I never claimed they got warmer than the CPU. They, do however hold the heat from the CPU and allow it to dissipate into the surrounding area, as I thought I pretty much mentioned. You're partial-quote of my Post is a bit misleading, no offense, but did you read the entire Post and see "Because they have more bang-for-the-buck cooling power, they are small compared to versions without fans" in the next paragraph describing HSFs?



> The real reason heatsinks that were intended to be passive are so large is a little different, too. If you took a very large HSF like the Zalman 9700 and ripped the fan out of it, it'd be ineffective as a passive heatsink.
> 
> Passive heatsinks have a larger area between the "fins." This allows air to pass through the fins and pick up heat without being forced through by a fan. The Scythe ninja has almost a centimeter between each layer of fins.

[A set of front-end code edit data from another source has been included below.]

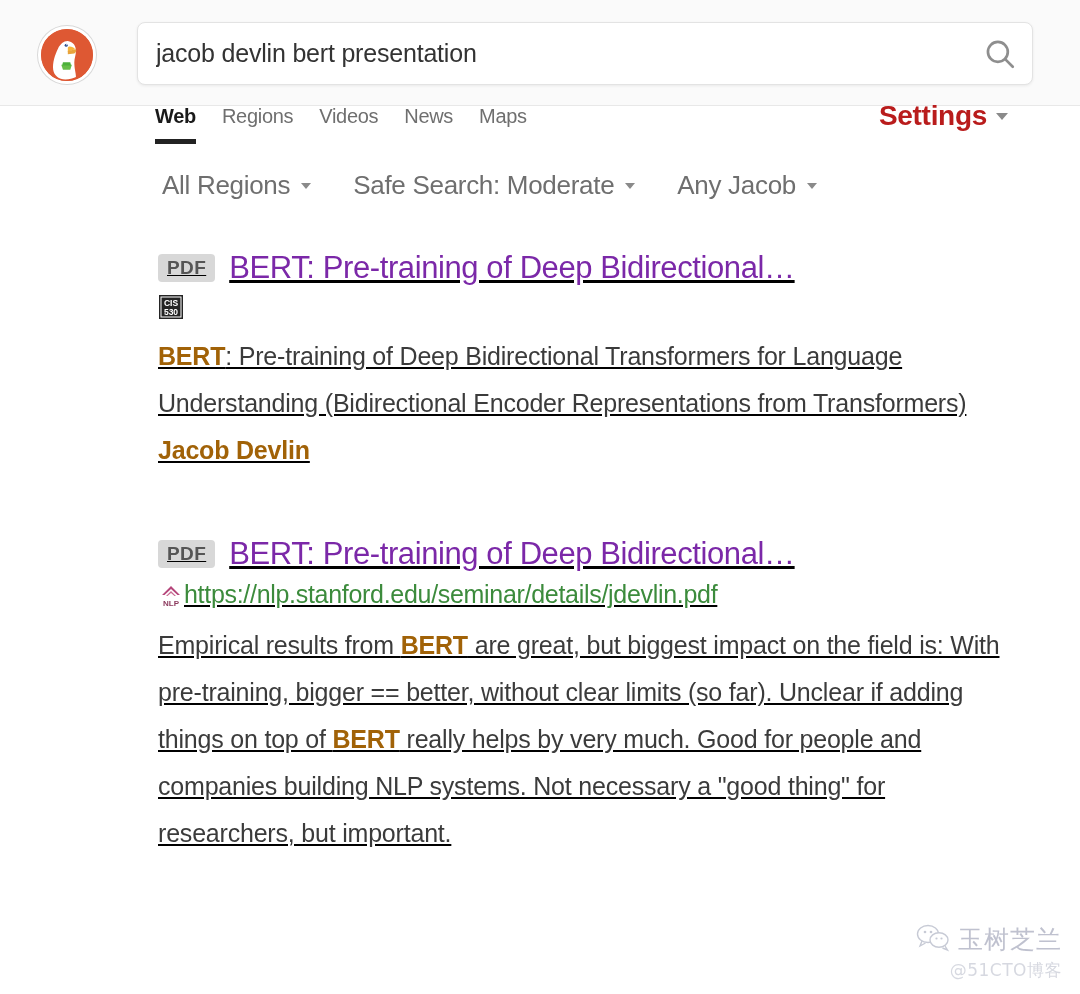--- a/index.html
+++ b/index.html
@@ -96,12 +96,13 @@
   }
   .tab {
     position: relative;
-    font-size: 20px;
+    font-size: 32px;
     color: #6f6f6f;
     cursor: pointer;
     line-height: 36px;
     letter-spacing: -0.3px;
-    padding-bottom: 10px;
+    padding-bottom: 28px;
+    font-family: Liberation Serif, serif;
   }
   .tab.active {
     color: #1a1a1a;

Again, apples to oranges. Heat-sinks are designed differently from HSFs. If you take a large HSF and rip the fan off of it, of course it will under-perform because that's *not how it was designed to work*. Comparing the two is like comparing a Celeron from 8 years ago to a new 45nm C2D; yes, they're both CPU's, but other than that, nothing in common.


----------



## fortyways

I just meant to say that a passive heatsink is larger because of the space between the fins, not larger surface area/better ability to remove heat etc.

edit:

Oh, and I didn't mean to take your quote out of context, I was just trying to keep my post tidy.


----------